━━━━━ DATA SEGMENT ━━━━━

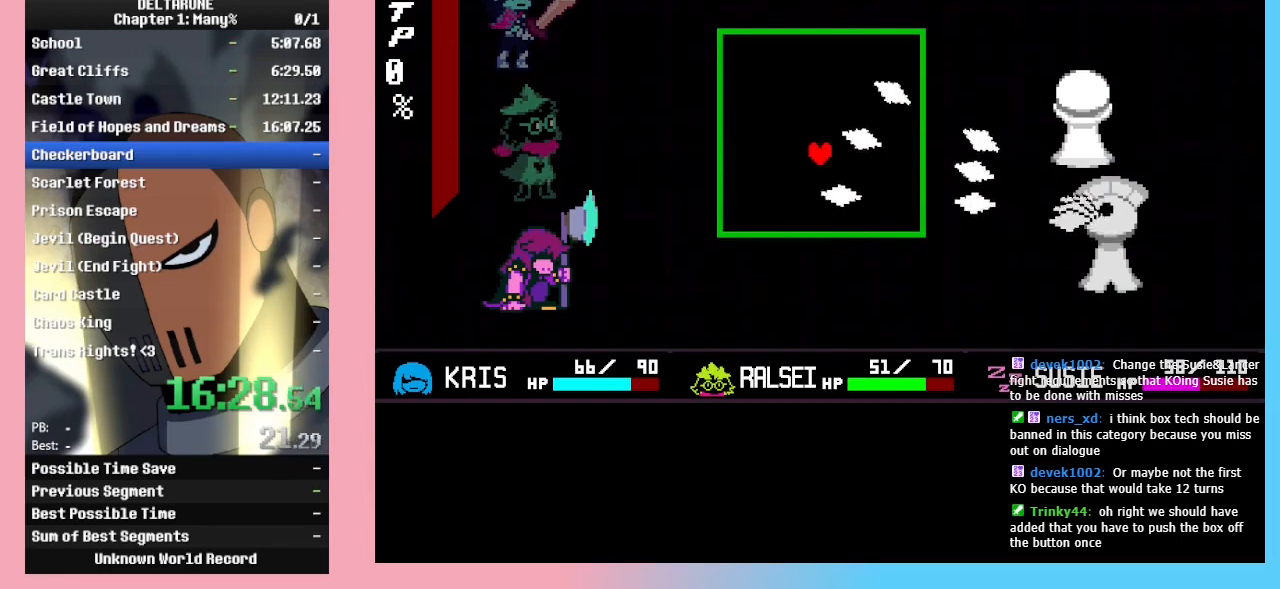
{"keys": [], "events": [[233, "down", "down"], [267, "down", "up"]]}
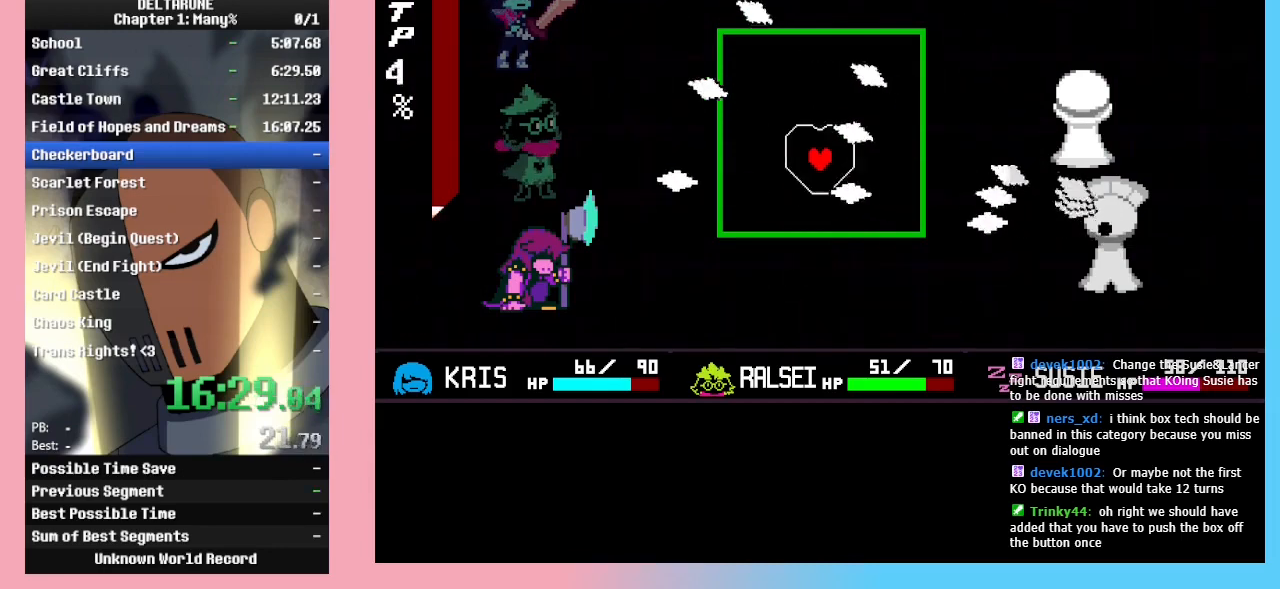
{"keys": ["down"], "events": [[133, "down", "down"], [200, "down", "up"], [367, "down", "down"], [433, "down", "up"], [467, "down", "down"]]}
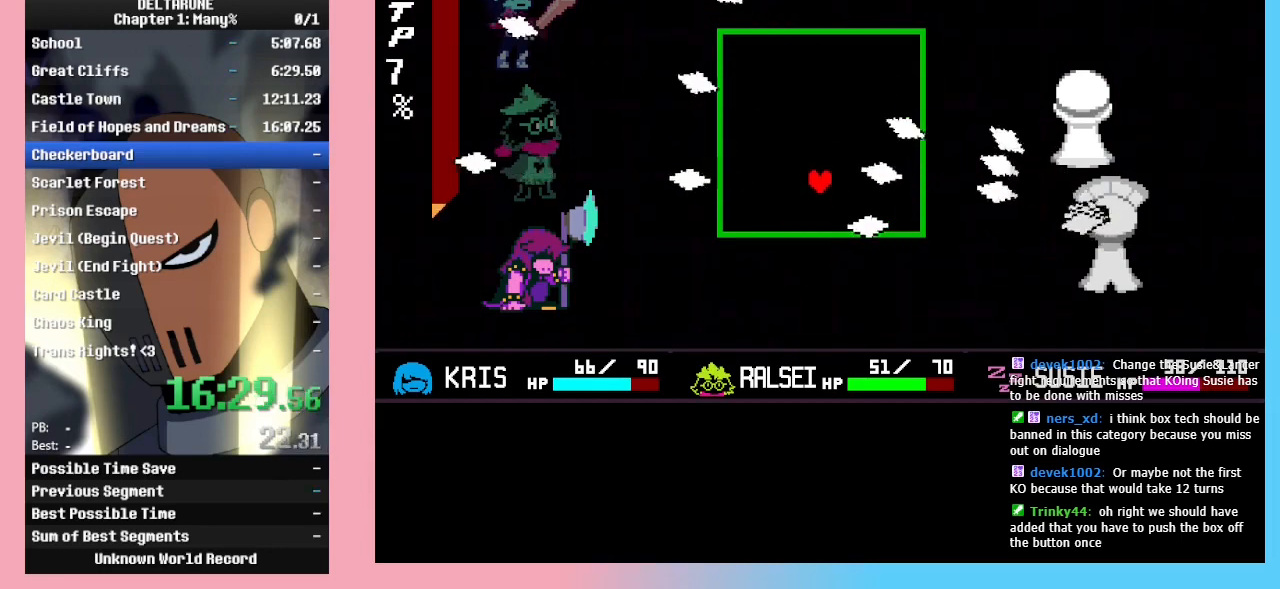
{"keys": ["left", "up"], "events": [[67, "down", "up"], [100, "right", "down"], [233, "right", "up"], [400, "left", "down"], [400, "up", "down"]]}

━━━━━

ABOUT THIS TASK: When you copy the lines above, drop the pictures and keep everything else exact.

EXPECTED ANSWER:
{"keys": [], "events": [[233, "down", "down"], [267, "down", "up"]]}
{"keys": ["down"], "events": [[133, "down", "down"], [200, "down", "up"], [367, "down", "down"], [433, "down", "up"], [467, "down", "down"]]}
{"keys": ["left", "up"], "events": [[67, "down", "up"], [100, "right", "down"], [233, "right", "up"], [400, "left", "down"], [400, "up", "down"]]}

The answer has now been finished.